Friday, 6 October 2017

41 ปี 6 ตุลา ปกป้องประชาธิปไตยประชาชน

41 ปี 6 ตุลา ปกป้องประชาธิปไตยประชาชน
The Two Brothers
By the Time It Gets Dark
On 6th October 1976, at least forty-six people, mostly students, were killed in a military massacre at Thammasat University in Bangkok. The massacre remains one of the most shocking moments in Thailand's modern history, though it is also part of a cycle of military violence, with similarly brutal suppressions of pro-democracy protesters in 1973 (also at Thammasat), 1992 (Black May), and 2010.

The Thammasat students had been protesting against the return from exile of Thanom Kittikachorn, who was Prime Minister and Deputy Prime Minister during an extended period of military rule from 1957 to 1973. On 25th September 1976, two anti-Thanom activists were hanged by the police, and on 4th October 1976 a group of Thammasat students staged a reenactment of the hanging. One of the students who posed as a hanging victim bore a resemblance to Crown Prince Vajiralongkorn (who is now King Rama X), and on its front page on 5th October 1976, the Dao Siam (ดาวสยาม) newspaper printed his photograph and accused the students of hanging the Prince in effigy. The Bangkok Post newspaper published a similar image, taken by Tham Luangmanotham, on the same day.

Military-owned radio stations demonised the students as Communists who should be killed, and militia groups (the Village Scouts, Nawaphon, and Red Gaurs) joined the police and army in storming Thammasat University. A photograph by Neal Ulevich, of a man about to hit a corpse hanging from a tree with a folding chair, has come to symbolise the extreme violence and prejudice of the massacre. (Ulevich's photograph was reprinted in Moments, on page 113.)

Manit Sriwanichpoom showed blood-red photographs of the victims at the Flashback '76 exhibition. Thunska Pansittivorakul's film The Terrorists (ผู้ก่อการร้าย) included archive footage of the massacre.

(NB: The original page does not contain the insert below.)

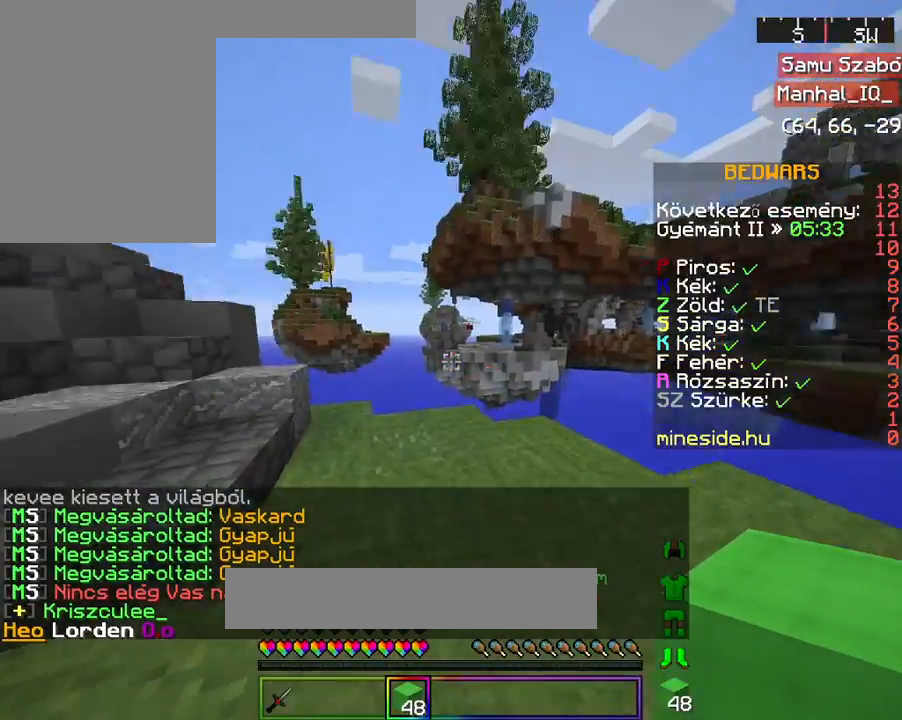
{"keys": ["w"], "mouse": ["left", "right"], "events": [[67, "w", "up"], [167, "mouse_left", "down"], [167, "w", "down"], [333, "mouse_left", "up"], [433, "mouse_left", "down"]]}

Thunska's most recent film, Homogeneous, Empty Time (สุญกาล), highlights the violence inflicted by the militia groups, in contrast to the heroic portrayal of the Village Scouts in anti-Communist propaganda films such as Sombat Methanee's หนักแผ่นดิน. Ulevich's photograph was appropriated by Manit (Horror in Pink) and Kosit Juntaratip (Allergic Realities), and was recreated in Samanrat Kanjanavanit's banned film Shakespeare Must Die (เชคสเปียร์ต้องตาย).

Today, Thammasat University will commemorate the anniversary of the massacre with an event titled 41 ปี 6 ตุลา ปกป้องประชาธิปไตยประชาชน. Two films that address the tragedy will be screened: The Two Brothers (สองพี่น้อง), by Patporn Phoothong and Teerawat Rujenatham; and By the Time It Gets Dark (ดาวคะนอง), by Anocha Suwichakornpong. (A similar event, ลืมเสียเถิดอย่าคิดถึง, is taking place simultaneously at the National Film Archive.)

The Two Brothers is a short documentary about the two men (Choomporn Thummai and Vichai Kasripongsa) whose hangings were reenacted by Thammasat students; Patporn interviewed relatives of massacre victims for his earlier documentary Respectfully Yours (ด้วยความนับถือ). By the Time It Gets Dark uses actors to recreate scenes from the massacre; it was shown with Respectfully Yours earlier this year in Chiang Mai.

(The Two Brothers, part of a project to document the massacre, features the controversial Dao Siam front page. A photograph of the newspaper was censored in Prachuap Amphasawet's book พลิกแผ่นดิ: นประวัติการเมืองไทย 24 มิย 2475 ถึง14 ตค 2516, and Somsak Jeamteerasakul wrote a chapter about it in ประวัติศาสตร์ที่เพิ่งสร้าง, though it has rarely, if ever, been reproduced.)